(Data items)
*** Begin section ***
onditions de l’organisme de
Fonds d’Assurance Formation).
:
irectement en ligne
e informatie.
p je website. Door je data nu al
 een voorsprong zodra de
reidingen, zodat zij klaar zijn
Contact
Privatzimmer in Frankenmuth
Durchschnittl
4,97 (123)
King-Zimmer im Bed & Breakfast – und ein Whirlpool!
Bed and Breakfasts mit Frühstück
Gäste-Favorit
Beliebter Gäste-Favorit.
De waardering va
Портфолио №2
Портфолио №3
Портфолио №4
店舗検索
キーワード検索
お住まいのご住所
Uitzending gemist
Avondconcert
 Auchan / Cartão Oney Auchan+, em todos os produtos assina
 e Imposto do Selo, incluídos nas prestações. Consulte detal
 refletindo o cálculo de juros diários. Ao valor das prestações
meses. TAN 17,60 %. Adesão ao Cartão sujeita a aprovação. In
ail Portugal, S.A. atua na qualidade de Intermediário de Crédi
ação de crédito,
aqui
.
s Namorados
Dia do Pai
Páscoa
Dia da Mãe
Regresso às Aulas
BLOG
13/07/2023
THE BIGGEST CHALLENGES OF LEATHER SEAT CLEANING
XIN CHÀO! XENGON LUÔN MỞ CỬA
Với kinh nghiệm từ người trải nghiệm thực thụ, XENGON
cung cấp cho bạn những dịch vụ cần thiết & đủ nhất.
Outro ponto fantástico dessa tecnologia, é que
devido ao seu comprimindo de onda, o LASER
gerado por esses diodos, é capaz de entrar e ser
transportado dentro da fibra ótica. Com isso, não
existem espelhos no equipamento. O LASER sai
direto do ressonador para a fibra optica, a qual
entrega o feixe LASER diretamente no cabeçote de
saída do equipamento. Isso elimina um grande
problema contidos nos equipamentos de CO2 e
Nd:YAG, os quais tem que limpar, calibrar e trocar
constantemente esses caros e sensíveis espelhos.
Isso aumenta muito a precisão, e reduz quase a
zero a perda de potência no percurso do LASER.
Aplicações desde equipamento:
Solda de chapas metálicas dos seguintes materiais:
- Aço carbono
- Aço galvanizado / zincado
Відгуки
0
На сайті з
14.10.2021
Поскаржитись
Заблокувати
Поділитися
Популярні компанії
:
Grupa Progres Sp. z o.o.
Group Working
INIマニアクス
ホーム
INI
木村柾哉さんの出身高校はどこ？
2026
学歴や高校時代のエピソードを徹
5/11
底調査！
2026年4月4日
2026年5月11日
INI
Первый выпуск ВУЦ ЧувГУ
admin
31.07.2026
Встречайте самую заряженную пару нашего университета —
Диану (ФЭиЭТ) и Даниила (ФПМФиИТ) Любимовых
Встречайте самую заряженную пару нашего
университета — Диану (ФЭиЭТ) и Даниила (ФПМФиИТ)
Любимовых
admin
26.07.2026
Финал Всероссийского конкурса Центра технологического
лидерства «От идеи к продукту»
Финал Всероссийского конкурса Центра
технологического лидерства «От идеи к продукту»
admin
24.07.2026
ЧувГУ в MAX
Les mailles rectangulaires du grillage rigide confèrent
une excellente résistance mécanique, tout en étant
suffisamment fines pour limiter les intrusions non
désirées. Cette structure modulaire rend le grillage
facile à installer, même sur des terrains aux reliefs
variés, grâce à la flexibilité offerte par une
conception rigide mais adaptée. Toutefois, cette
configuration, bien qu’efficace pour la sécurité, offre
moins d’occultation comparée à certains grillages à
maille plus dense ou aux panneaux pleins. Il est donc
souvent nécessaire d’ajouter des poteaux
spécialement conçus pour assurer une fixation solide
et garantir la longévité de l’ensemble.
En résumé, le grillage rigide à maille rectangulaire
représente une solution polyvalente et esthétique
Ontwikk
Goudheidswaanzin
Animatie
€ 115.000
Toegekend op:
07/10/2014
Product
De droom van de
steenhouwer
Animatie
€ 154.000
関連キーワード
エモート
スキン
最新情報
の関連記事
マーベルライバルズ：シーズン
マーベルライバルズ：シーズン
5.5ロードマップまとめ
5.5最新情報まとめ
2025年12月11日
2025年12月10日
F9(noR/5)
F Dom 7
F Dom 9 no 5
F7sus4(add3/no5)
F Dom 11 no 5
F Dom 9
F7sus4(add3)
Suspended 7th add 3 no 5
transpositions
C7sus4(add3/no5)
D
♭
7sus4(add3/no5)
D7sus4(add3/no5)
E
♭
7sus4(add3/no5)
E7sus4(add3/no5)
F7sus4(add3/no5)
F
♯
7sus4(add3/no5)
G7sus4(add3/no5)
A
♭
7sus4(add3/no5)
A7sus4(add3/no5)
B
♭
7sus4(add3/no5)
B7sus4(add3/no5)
*** End section ***
THE TASK:
Look through the entries above. Copy each line in which the string "Даниила" occurs.

RESULT OF THIS TASK:
Диану (ФЭиЭТ) и Даниила (ФПМФиИТ) Любимовых
университета — Диану (ФЭиЭТ) и Даниила (ФПМФиИТ)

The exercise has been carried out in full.